鲁大力叹口气:“都说吃哪补哪,一会儿我去找杏花娘,让她给你留两只猪蹄。”说到这里,他顿住,侧头看向楚云梨,不自在地道:“荷花,你娘的药钱……我是出不起了,这猪蹄必须吃,但我现在……你能不能给我五两银子,我用这来给你娘调理身子,就当是我问你借的。”
“不能!”楚云梨瞄了一眼汪氏:“猪蹄而已,我还养得起。一会儿我让大娘炖好了送过来。”
还得亲眼看着汪氏亲自吃下去才算数。
拿这事抠银子,想都别想。
鲁大力:“……”
“你整日事务繁忙,照顾你娘的事就交给我吧。再说,你娘是我妻子,她的吃穿本就该我……”
楚云梨打断他的话:“那也是我娘,身为女儿孝敬生母是应该的,你不必跟我客气。”
鲁大力:“……”真不是客气。
以后这补身的东西都由林荷花的厨娘送来,他一个子儿都见不着,关键是汪氏是真的受了伤,她连自己都照顾不了,也照顾不了他了。那厨娘还要天天过来查看……鲁大力真觉得自己又干了一件蠢事。
他哪里想得到,整日忙得不可开交,对母亲特别淡漠的林荷花,在汪氏受伤之后会这般贴心?
将心比心,换作是他,手头大把银子捏着,能够拿银子解决的事那都不叫事!豆腐干子都已经卖到了城里,一批货就要收好几两银,还有皂坊和医馆,天天财源滚滚来。五两而已,抬手就给了。
偏偏林荷花不给,这特么也太会过日子。
楚云梨还有事要忙,给汪氏包扎过后,夫妻俩就离开了。

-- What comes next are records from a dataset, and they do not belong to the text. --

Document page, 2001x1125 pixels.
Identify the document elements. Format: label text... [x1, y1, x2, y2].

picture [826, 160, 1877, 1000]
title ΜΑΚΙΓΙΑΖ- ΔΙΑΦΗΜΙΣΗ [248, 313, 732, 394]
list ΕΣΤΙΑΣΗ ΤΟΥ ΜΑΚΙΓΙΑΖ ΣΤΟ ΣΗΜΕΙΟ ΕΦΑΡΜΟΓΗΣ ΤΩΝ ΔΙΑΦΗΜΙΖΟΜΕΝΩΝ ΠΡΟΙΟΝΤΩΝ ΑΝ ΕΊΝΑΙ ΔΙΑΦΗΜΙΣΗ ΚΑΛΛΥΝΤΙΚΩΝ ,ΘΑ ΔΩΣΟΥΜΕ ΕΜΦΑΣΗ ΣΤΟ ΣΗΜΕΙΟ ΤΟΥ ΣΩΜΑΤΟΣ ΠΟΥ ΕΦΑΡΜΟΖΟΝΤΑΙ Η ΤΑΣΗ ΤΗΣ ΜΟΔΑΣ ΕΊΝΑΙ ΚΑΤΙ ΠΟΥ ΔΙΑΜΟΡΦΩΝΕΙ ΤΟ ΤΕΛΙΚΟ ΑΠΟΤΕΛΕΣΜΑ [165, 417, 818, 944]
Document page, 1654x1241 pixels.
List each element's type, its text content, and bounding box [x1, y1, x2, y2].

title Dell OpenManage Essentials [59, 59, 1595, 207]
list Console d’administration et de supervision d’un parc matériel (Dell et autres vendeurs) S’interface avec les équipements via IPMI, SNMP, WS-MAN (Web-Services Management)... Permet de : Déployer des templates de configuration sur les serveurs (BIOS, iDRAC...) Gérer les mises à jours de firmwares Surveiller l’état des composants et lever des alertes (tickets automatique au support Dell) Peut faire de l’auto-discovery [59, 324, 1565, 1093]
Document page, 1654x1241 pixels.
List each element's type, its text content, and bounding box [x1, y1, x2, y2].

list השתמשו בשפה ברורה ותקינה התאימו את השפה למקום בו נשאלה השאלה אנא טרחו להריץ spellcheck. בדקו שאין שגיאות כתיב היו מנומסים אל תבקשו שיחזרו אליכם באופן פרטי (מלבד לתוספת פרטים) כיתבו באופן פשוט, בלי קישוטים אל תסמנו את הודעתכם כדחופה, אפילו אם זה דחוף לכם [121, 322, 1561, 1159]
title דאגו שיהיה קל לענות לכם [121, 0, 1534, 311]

她没忘了吩咐厨娘给这边送吃的,但却只送汪氏的那一份。
至于鲁大力……她没提刀砍这个男人已经是客气,不可能再让他占便宜。哪怕只是一顿饭,也不行!
等院子里只剩下夫妻二人,鲁大力狠狠踹了一脚面前的石墩子:“艹!”
他太过生气,忘了那是石头,痛得直跳脚。
汪氏看在眼中,一点都不觉得好笑,道:“我就知道你的算计会落空。鲁大力,我想知道你为何要拿高长河当亲生儿子。”
鲁大力跟没听到这话似的,恨恨道:“养不熟的白眼狼,我照顾了她那么多年的吃喝,她连五两银子都不给!”
汪氏不想断腿的,今早上这个男人直接让她从床上拖下来,生生打断了她的腿。再去请人之前,他已经跪地道歉,汪氏不想原谅,可腿已经断了,且他是树林的爹,夫妻俩闹翻对孩子不好,几番权衡之下,这才忍了下来。
忍归忍,但这不代表她就不生气。
“我们母女根本就不是你养的,林家的宅子和铺子每年有几两的租金,我们母女俩那点花用是足够的。”
鲁大力不服气:“我每年给你添新衣,还时常给你好吃的……”
汪氏不耐烦打断他:“我是你的妻子,还给你生了儿子,你不该养着我吗?”
眼瞅着再说下去又要吵起来,鲁大力别开脸,他想发火,又不想和汪氏闹得太凶,恨恨一跺脚,奔去了厨房。
高长河还住在这个院子里,等着吃他做的早饭呢。
“已经是第二天了,你给我准备的银子呢?”
汪氏在屋中听到这话,耳朵都支了起来。
紧接着就是鲁大力的声音:“我已经在想法子,可那死丫头对着亲娘都不大方,我实在是……”
“等杨兰花告我,咱俩之间的事就瞒不住了。”高长河不疾不徐:“鲁兄,这事是你先找我的,就算我也有错,但错得更多的是你,你是主谋。算计人家几百两银子……你这辈子都别想出来了。”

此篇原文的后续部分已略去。